» **Given text**
As preparation of her journey, a tent was created by the artist of fine muslin and gauze, which accompanied her on her travels. For the first leg of her journey – in Varanasi, Butail focused on sound, language and understanding memory patterns. She met with a series of gurukuls to observe the manner in which knowledge was chanted or recited, passed on from each student body to another. Three to four students were invited to recite verses within the shelter of the tent, both on land and on water. The strength of woven fabric relies on the closed space between warp and weft- material space symbolic of mental space as much as it is of soundspace. This quasi-ritual performance emphasizes the delicate preservation of the ‘word’- the tradition of oral learning, and the various slippages between recital from memory and its inherent understanding.

Sound structures and their derivative memory patterns were further explored through her travels in South India, London, Iran and Israel. The mobile tent was altered to the new environments, and employed anew in a series of recital performances. Alongside the sonic paradigm, the artist also drew attention to the written word by facilitating and initiating a collective performance in city streets strewn with books that she had arranged; the participants each one picked up and held along the way. Referencing an earlier participatory project A Story within a Story (2012- ongoing) that focused on the archiving of communal knowledge, the written and sonic templates of sharing and preserving knowledge are seen as indexing methods within the larger format of memory keeping. In these performances, the artist plays the role of a facilitator as well as a witness, while also sometimes becoming a stimulus. The performance itself alludes to the practice of memory and serves as an exercise in inner reflection.

» **Exercise goal**
Repeat the stretch of the passage on Butail's journey from "As preparation of" through "its inherent understanding.", switching "muslin" to "linen".

» **Dataset content**
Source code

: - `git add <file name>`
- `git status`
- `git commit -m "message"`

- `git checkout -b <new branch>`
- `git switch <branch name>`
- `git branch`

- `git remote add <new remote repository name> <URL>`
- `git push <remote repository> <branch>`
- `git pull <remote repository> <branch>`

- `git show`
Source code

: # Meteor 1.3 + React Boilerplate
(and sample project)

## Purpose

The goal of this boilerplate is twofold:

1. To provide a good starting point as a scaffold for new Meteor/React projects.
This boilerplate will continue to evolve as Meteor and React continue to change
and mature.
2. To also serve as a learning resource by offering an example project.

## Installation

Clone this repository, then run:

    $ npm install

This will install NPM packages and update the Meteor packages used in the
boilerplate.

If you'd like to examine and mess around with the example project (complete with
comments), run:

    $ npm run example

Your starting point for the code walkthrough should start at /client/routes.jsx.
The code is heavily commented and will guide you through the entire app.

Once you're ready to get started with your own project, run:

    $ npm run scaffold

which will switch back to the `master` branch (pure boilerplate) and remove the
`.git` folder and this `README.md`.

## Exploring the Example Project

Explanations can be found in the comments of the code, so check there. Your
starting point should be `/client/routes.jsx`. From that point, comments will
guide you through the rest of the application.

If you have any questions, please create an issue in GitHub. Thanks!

» **Answer to this exercise**
As preparation of her journey, a tent was created by the artist of fine linen and gauze, which accompanied her on her travels. For the first leg of her journey – in Varanasi, Butail focused on sound, language and understanding memory patterns. She met with a series of gurukuls to observe the manner in which knowledge was chanted or recited, passed on from each student body to another. Three to four students were invited to recite verses within the shelter of the tent, both on land and on water. The strength of woven fabric relies on the closed space between warp and weft- material space symbolic of mental space as much as it is of soundspace. This quasi-ritual performance emphasizes the delicate preservation of the ‘word’- the tradition of oral learning, and the various slippages between recital from memory and its inherent understanding.